The law came after acting Cambodia National Rescue Party president Khem Sokha allegedly asserted that Tuol Sleng prison was in fact a Vietnamese invention.
However good our Prime Minister’s intentions, the consequences of such a law should be carefully considered.
Now, let it be clear as the son of a Khmer Rouge survivor, I can only express my deepest sympathy and compassion to everyone who endured atrocities and this article is by no means a defense of Mr. Sokha’s words.
As a French student on the other hand, I cannot help but draw a comparison with France’s abundant laws since 2000 prohibiting the denial of such things as slavery, the Armenian genocide, or the negative role of colonization etc.
In 2005, this stirred an important intellectual movement against the official writing of history. Historian Pierre Nora denounced the Armenian genocide-denial law as an attempt to attract Armenian voters living in France. No, French history does not belong to the French and we might learn something from that experience.
I am dubious about this law because it could prove detrimental to the already fragile state of free speech in Cambodia. The main problem with the law is the restriction or rather the penalization it implies.
While Khmer Rouge history is still open for debate—the ECCC is still judging the culprits and different groups trying to repress history even as the young generation starts to wonder about the past—it is crucial for historians to be able to determine the facts.
To each his own duty: the historian’s goal is to determine history according to his own analysis of the facts.
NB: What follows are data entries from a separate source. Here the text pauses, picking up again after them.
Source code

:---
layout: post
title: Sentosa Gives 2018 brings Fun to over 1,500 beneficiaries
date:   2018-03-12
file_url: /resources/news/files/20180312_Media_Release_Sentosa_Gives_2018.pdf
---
History is in a state of constant debate, a relentless search for truth. What I am trying to say is that politics should not sully this already difficult task.
Politics are, by vulgar definition, about conflict of interests, and by intruding into the field of history, it undermines its legitimacy. History is important to Cambodia especially as we are still in the process of redefining our national identity after the communist era.
As I wrote before, I don’t question Mr. Hun Sen’s good intentions but it is one thing to condemn morally, quite another to punish legally. With the elections coming soon, the focus should be on more serious issues such as unemployment, poverty or forced evictions to name a few. To use Khmer Rouge history as a political maneuver not only hides the real issues, but is also discourteous to the victims. This usage of history sadly reminds us of a part of history we would rather forget.
Samir Pheng is a graduate student at Sciences Po Bordeaux in France.